I am currently studying about naive Bayes classifier in which Laplace argument takes care of additive smoothing but I am not able understand what is additive smoothing in context of classifier.
I’m not sure if I have covered all aspects but additive smoothing is used primarily for scenarios when you expect to see attributes or data points which weren’t present in training data set.
This is especially true when classifying text data. You often might encounter words which weren’t present in the training set.
eg : Lets say you have three words A,B,C . They are present in your sentences which you are classifying into either positive or negative sentiments.
So your dependent is a class : Positive or Negative
Predictors are the words ( all which may not be present in a sentence)

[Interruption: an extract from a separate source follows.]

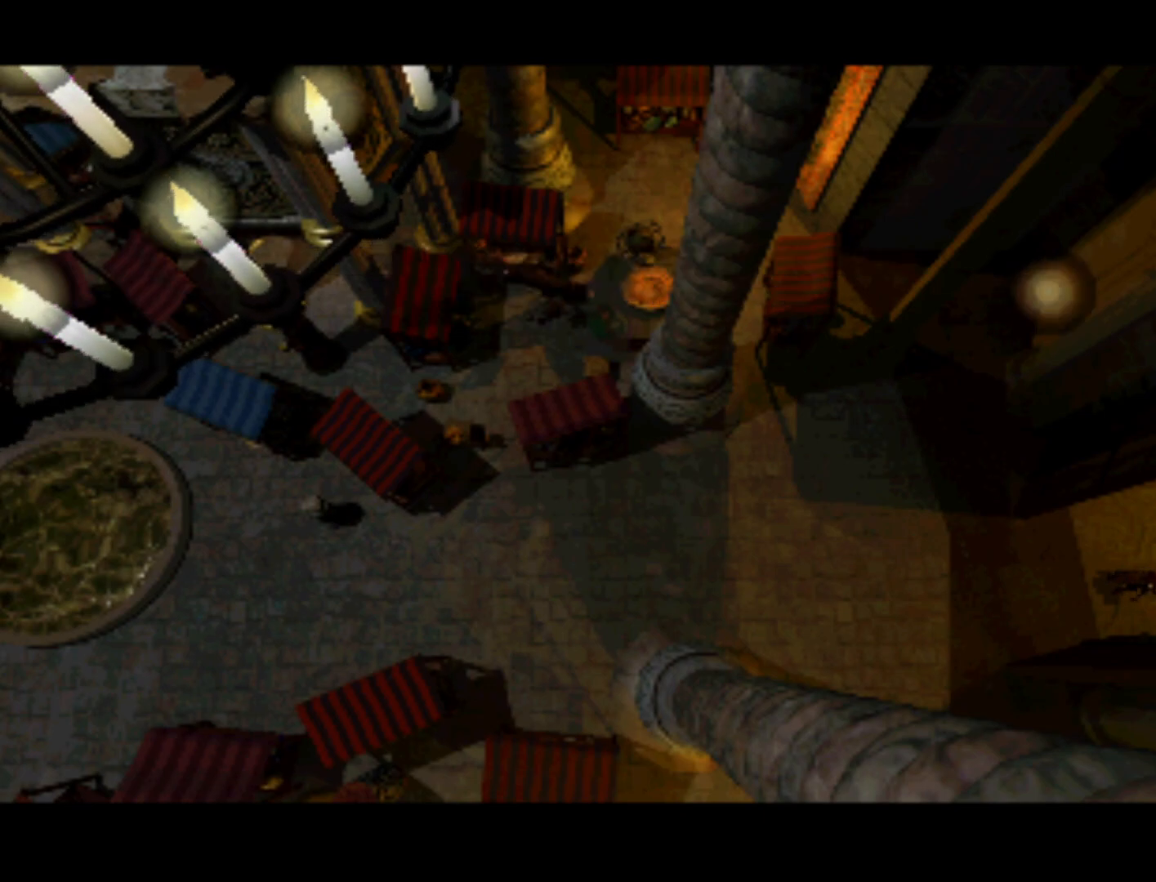
Gameplay with a controller (PlayStation layout); each line is a JSON object with the inputs held at the frame after it. "events" lists button and stick changes between this image and that frame as [ms after this image, input, new state], when the widget could be followed in between. Not read: L3 R3.
{"buttons": ["DPAD_DOWN"], "left_stick": "center", "right_stick": "center", "events": [[450, "DPAD_DOWN", "down"]]}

P(Class = Positive | X1 = A, X2 = B, X3 = C) = (P(X1 = A | Class = Positive)*P(X2 = B | Class = Positive)*P(X1 = C | Class = Positive)*P(Class = Positive) / (P(X1 = A)*P(X2 = B)*P(X3 = C)
Now lets say , you have another word in the sentence of the test case X4 = D , unfortunately none of your train cases had this D ,
P(X1 = D | Class = Positive) = 0 , right ?
this will make the entire probability zero … so you prevent such a thing from happening, you add in a smoothing or additive smoothing component
P(X1 = A | Class = Positive) = (Number of cases of A when Class Positive/Sum of Cases A+B+C)
P(X1 = A | Class = Positive) = (Number of cases of A when Class Positive + alpha/Sum of Cases A+B+C + alpha)
Here alpha is your smoothing component
You will get the following expression below with smoothing alpha = 1
P(X1 = D | Class = Positive) = 1